Amidst his spring 2008 tour, Seinfeld performed in his hometown of New York City for a one-night-only show at the Hammerstein Ballroom to benefit Stand Up for a Cure, a charity aiding lung cancer research at Memorial Sloan Kettering Cancer Center. That fall, Seinfeld became the pitchman for Windows Vista, as part of a $300-million advertising campaign by Microsoft. The ads, which were intended to create interest for Windows in support of the subsequent "I'm a PC" advertisements, were cut from television after three installments; Microsoft opted to continue with the "I'm a PC" advertisements and run the Seinfeld ads on the Microsoft website as a series of longer advertisements. In 2009, Seinfeld and the entire cast of Seinfeld appeared for a reunion in Larry David's HBO series Curb Your Enthusiasm. The fictional reunion took place in the seventh season's finale and starred most of the original cast, including Julia Louis-Dreyfus, Jason Alexander, Michael Richards, in a multiple-episode arc. Seinfeld appeared on an episode of the Starz original series Head Case. As was the case in many of his previous guest appearances on sitcoms, he played himself.

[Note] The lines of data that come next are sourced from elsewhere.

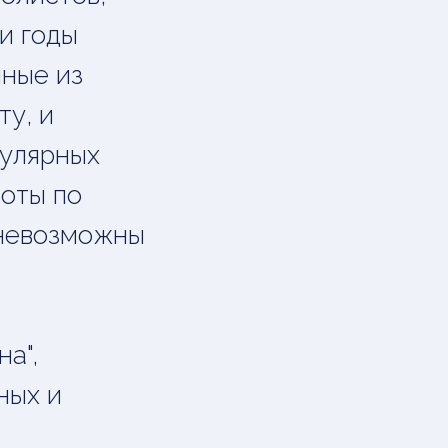
ти годы
нные из
ту, и
гулярных
оты по
 невозможны
а",
ных и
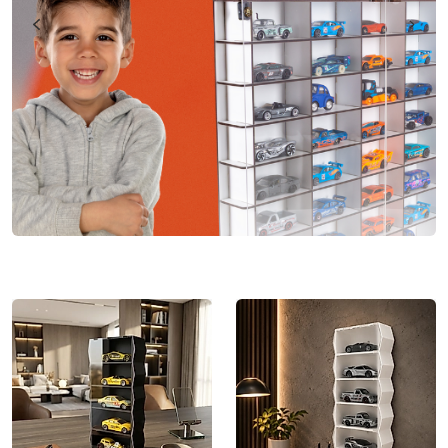
Diorama Garaj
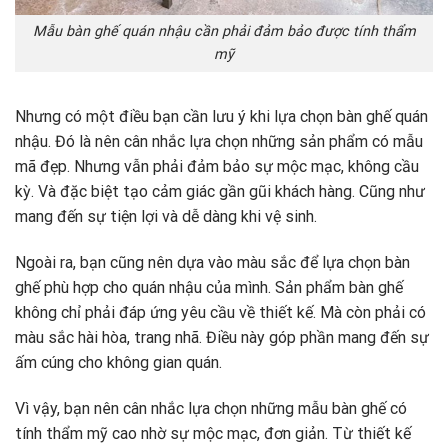
Mẫu bàn ghế quán nhậu cần phải đảm bảo được tính thẩm
mỹ
Nhưng có một điều bạn cần lưu ý khi lựa chọn bàn ghế quán
nhậu. Đó là nên cân nhắc lựa chọn những sản phẩm có mẫu
mã đẹp. Nhưng vẫn phải đảm bảo sự mộc mạc, không cầu
kỳ. Và đặc biệt tạo cảm giác gần gũi khách hàng. Cũng như
mang đến sự tiện lợi và dễ dàng khi vệ sinh.
Ngoài ra, bạn cũng nên dựa vào màu sắc để lựa chọn bàn
ghế phù hợp cho quán nhậu của mình. Sản phẩm bàn ghế
không chỉ phải đáp ứng yêu cầu về thiết kế. Mà còn phải có
màu sắc hài hòa, trang nhã. Điều này góp phần mang đến sự
ấm cúng cho không gian quán.
Vì vậy, bạn nên cân nhắc lựa chọn những mẫu bàn ghế có
tính thẩm mỹ cao nhờ sự mộc mạc, đơn giản. Từ thiết kế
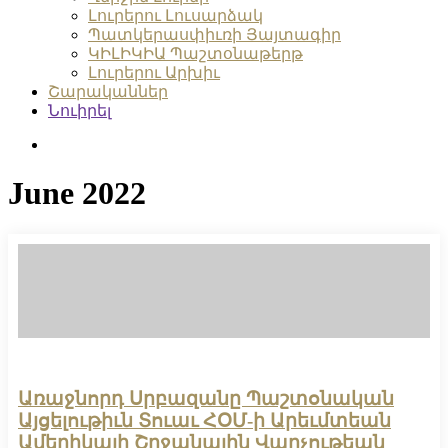
Լուրերու Լուսարձակ
Պատկերասփիւռի Յայտագիր
ԿԻԼԻԿԻԱ Պաշտօնաթերթ
Լուրերու Արխիւ
Շարականներ
Նուիրել
search
June 2022
Առաջնորդ Սրբազանը Պաշտօնական
Այցելութիւն Տուաւ ՀՕՄ-ի Արեւմտեան
Ամերիկայի Շրջանային Վարչութեան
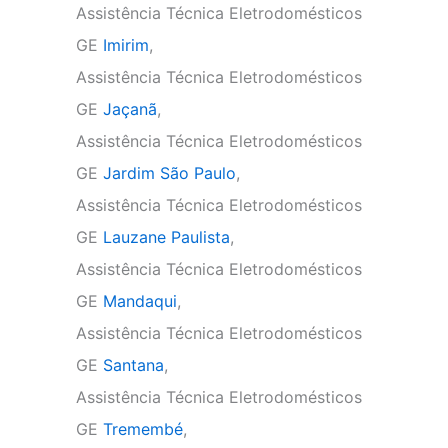
Assistência Técnica Eletrodomésticos
GE
Imirim
,
Assistência Técnica Eletrodomésticos
GE
Jaçanã
,
Assistência Técnica Eletrodomésticos
GE
Jardim São Paulo
,
Assistência Técnica Eletrodomésticos
GE
Lauzane Paulista
,
Assistência Técnica Eletrodomésticos
GE
Mandaqui
,
Assistência Técnica Eletrodomésticos
GE
Santana
,
Assistência Técnica Eletrodomésticos
GE
Tremembé
,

In Australia, Seinfeld appeared on a series of advertisements for the Greater Building Society, a building society based in New South Wales and southeastern Queensland. His appearance in these ads was highly publicized and considered a coup for the society, being the third time Seinfeld had appeared in a television commercial. The advertisements were filmed in Cedarhurst, Long Island, with the street designed to emulate Beaumont Street in Hamilton, where the Greater's head offices are located. Seinfeld also wrote the scripts for the 15 advertisements that were filmed. The ads largely aired in the Northern New South Wales television market, where the society has most of its branches. Seinfeld was the first guest on Jay Leno's talk show The Jay Leno Show, which premiered on September 14, 2009. Seinfeld was featured on Saturday Night Lives Weekend Update sketch to do the "Really!?!" segment with Seth Meyers. He executive produced and regularly appeared as a panelist in The Marriage Ref. In 2010, Seinfeld made a surprise guest appearance on The Howard Stern Show, ending the feud the two had in the early 1990s.
Seinfeld toured the U.S. in 2011 and made his first stand-up appearance in the United Kingdom in 11 years. That same year, he was a surprise guest on The Daily Show, helping Jon Stewart to suppress his urge to tell "cheap" "Michele Bachmann's husband acts gay" jokes. Seinfeld also launched a personal archives website at JerrySeinfeld.com and appeared in the HBO special Talking Funny with fellow comedians Chris Rock, Louis C.K., and Ricky Gervais in the same year.